Exercise goal
Output the first line below and each one after it, exactly, up to and including the line holding "Vi bruger cookies". Pictures should not be copied.

───── Data extract

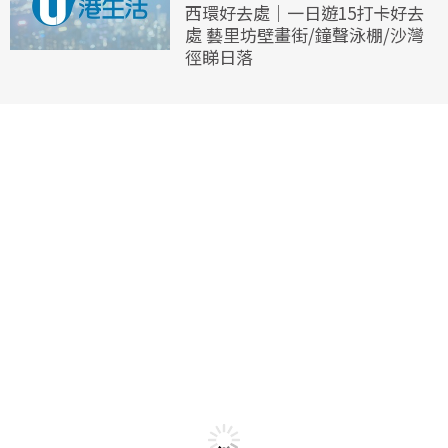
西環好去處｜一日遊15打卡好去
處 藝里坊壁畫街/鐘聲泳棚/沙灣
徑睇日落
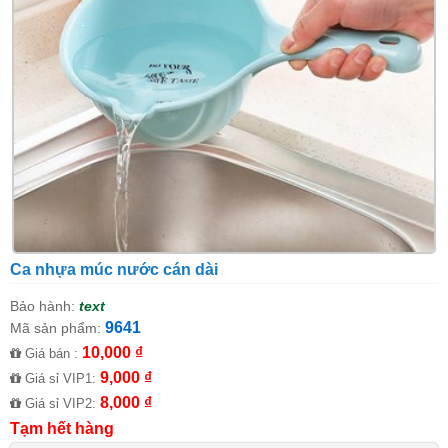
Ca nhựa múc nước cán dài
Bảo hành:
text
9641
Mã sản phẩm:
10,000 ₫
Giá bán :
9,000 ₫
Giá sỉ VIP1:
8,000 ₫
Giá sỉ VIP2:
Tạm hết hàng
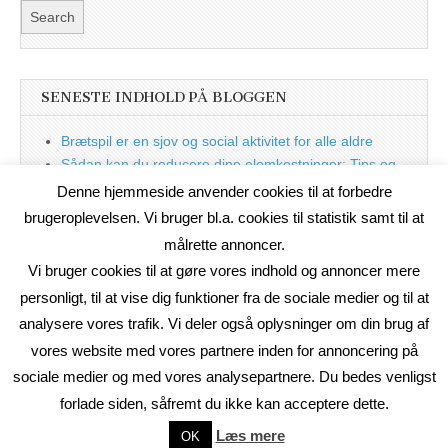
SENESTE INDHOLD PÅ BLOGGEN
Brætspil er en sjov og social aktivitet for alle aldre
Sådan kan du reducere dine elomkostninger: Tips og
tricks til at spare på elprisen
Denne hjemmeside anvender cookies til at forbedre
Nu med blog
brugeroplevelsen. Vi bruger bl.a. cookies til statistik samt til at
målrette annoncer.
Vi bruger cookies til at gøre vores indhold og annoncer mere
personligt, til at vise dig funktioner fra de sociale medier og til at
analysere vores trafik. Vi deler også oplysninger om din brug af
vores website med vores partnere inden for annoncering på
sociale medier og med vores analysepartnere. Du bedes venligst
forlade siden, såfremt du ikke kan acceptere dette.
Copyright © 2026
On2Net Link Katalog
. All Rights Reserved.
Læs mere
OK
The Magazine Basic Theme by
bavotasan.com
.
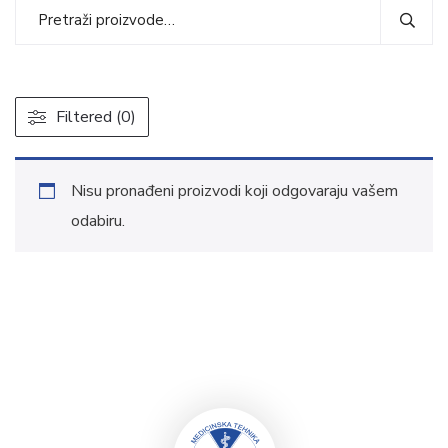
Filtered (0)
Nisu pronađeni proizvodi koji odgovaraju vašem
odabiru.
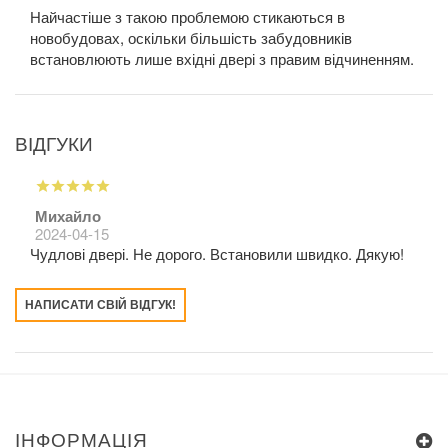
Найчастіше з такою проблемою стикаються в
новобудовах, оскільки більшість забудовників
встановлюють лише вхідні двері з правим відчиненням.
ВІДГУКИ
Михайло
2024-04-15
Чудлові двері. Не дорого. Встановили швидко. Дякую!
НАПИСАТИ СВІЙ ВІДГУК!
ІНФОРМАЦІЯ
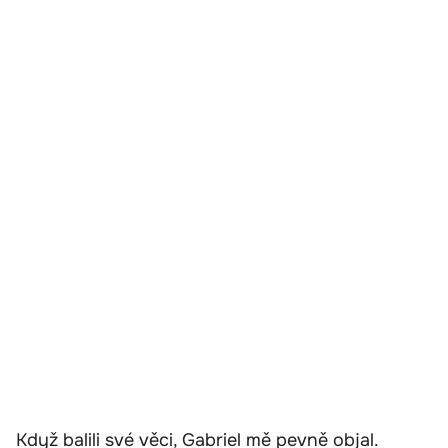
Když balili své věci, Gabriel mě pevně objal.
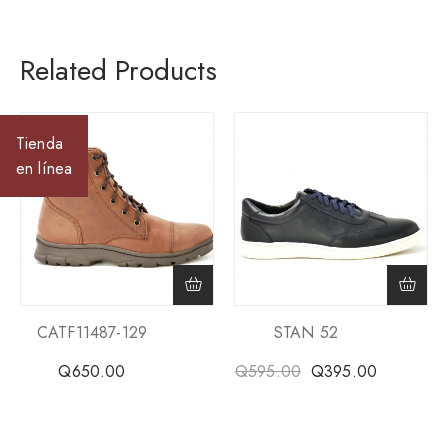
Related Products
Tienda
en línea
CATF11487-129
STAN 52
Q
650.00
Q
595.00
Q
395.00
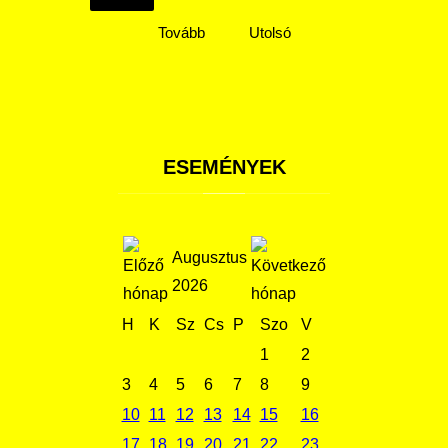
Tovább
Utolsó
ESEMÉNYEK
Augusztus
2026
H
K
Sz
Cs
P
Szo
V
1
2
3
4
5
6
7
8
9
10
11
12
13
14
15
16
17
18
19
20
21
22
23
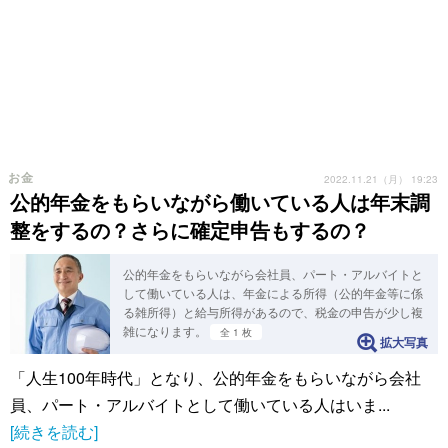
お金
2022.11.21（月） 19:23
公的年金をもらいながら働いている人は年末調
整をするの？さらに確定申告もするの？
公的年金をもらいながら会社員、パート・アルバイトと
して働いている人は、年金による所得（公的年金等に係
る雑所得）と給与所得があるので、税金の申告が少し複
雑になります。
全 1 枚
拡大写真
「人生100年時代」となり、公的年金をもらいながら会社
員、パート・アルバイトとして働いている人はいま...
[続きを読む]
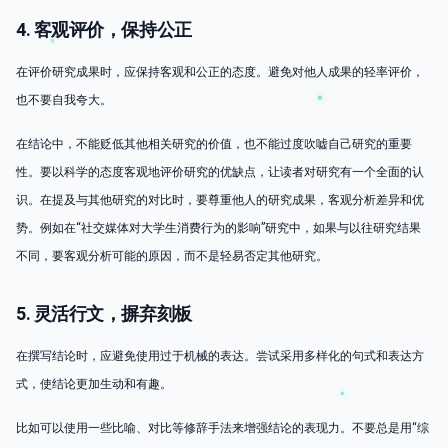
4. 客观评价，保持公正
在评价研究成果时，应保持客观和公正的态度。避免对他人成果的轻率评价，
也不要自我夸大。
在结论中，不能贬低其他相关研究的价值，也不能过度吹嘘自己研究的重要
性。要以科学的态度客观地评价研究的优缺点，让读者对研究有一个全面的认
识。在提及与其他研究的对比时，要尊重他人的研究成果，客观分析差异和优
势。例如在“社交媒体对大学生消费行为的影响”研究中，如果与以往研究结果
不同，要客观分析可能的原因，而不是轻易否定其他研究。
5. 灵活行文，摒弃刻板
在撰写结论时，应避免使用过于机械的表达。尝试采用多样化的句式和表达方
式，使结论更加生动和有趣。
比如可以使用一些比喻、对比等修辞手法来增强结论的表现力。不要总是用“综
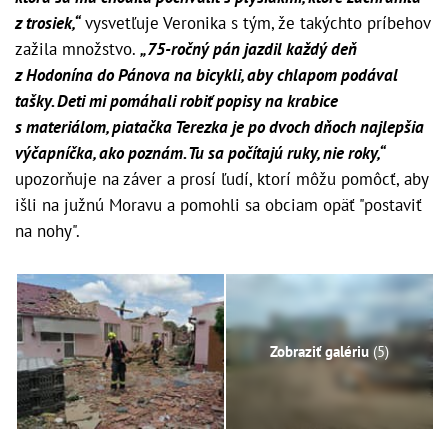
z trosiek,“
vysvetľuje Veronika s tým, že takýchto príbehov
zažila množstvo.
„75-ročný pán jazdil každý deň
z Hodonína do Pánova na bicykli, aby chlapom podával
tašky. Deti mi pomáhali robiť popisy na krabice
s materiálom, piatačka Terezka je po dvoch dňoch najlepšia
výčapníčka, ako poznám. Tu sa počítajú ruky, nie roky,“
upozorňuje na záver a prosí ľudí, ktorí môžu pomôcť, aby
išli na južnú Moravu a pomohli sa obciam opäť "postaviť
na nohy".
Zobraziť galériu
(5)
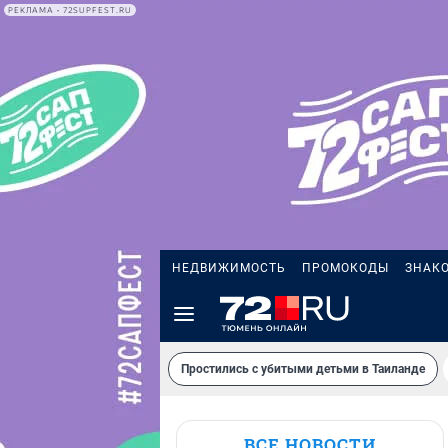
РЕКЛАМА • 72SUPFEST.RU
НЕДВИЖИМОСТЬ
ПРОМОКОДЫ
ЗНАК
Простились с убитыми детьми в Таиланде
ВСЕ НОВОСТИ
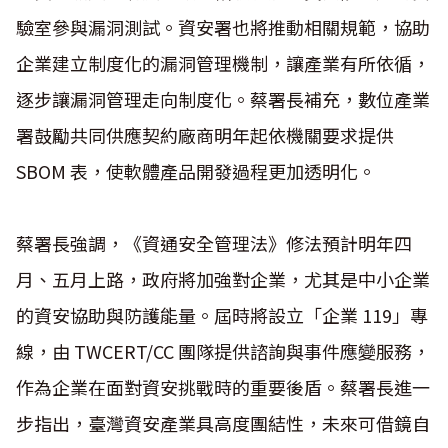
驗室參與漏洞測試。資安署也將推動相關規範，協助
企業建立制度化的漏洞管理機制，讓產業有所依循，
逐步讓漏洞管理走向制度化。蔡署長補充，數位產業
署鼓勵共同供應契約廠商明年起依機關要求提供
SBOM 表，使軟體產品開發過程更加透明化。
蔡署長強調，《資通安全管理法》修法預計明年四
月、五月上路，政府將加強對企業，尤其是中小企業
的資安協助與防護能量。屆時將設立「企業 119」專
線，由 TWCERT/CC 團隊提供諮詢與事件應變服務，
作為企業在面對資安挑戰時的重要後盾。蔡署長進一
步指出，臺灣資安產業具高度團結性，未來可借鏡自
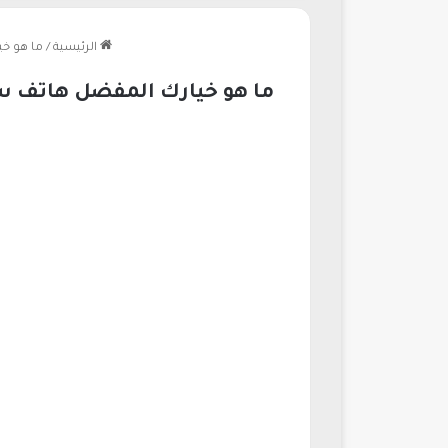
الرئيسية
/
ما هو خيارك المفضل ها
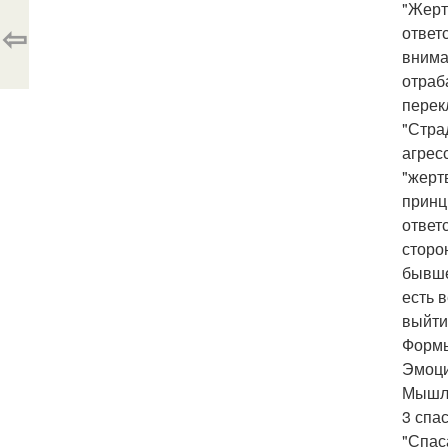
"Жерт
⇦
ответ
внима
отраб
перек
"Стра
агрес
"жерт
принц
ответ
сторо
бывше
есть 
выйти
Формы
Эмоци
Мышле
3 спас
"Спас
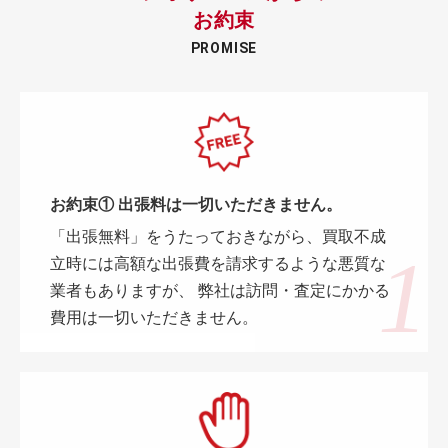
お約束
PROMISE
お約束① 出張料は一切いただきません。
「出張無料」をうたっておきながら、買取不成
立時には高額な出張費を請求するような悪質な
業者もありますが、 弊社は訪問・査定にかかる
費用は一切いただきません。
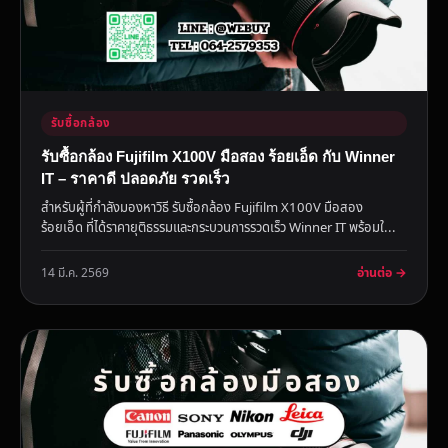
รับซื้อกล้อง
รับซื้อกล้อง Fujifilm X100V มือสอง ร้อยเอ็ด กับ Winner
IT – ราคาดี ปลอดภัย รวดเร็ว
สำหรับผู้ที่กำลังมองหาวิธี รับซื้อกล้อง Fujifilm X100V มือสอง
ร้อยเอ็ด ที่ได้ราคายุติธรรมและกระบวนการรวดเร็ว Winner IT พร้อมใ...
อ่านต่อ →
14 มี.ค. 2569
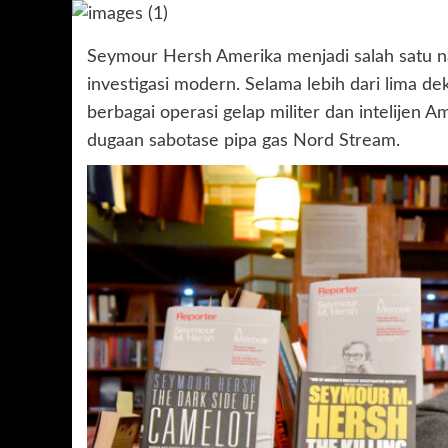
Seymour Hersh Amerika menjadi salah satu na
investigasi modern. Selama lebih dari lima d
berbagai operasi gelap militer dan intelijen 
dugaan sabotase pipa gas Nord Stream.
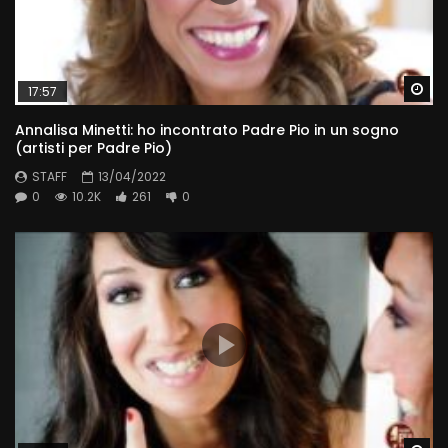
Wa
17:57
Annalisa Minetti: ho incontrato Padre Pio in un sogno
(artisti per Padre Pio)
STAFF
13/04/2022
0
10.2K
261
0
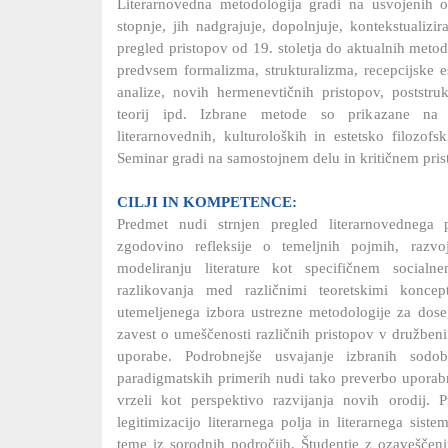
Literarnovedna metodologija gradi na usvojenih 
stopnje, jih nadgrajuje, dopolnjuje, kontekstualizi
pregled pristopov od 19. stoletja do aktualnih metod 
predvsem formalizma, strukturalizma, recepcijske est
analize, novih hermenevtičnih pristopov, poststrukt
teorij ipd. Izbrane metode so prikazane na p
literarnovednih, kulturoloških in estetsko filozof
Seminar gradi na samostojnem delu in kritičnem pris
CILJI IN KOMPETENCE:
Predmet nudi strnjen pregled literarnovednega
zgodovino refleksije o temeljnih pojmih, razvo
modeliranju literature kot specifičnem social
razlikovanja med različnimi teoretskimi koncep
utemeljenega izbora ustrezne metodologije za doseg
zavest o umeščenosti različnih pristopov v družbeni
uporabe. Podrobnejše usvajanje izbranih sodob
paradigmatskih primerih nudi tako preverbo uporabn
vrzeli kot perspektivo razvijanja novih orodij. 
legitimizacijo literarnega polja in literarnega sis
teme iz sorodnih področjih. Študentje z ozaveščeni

──────────

Solution
西環好去處｜一日遊15打卡好去
處 藝里坊壁畫街/鐘聲泳棚/沙灣
徑睇日落
Ca nhựa múc nước cán dài
Bảo hành:
text
9641
Mã sản phẩm:
10,000 ₫
Giá bán :
9,000 ₫
Giá sỉ VIP1:
8,000 ₫
Giá sỉ VIP2:
Tạm hết hàng
SENESTE INDHOLD PÅ BLOGGEN
Brætspil er en sjov og social aktivitet for alle aldre
Sådan kan du reducere dine elomkostninger: Tips og
tricks til at spare på elprisen
Denne hjemmeside anvender cookies til at forbedre
Nu med blog
brugeroplevelsen. Vi bruger bl.a. cookies til statistik samt til at
målrette annoncer.
Vi bruger cookies til at gøre vores indhold og annoncer mere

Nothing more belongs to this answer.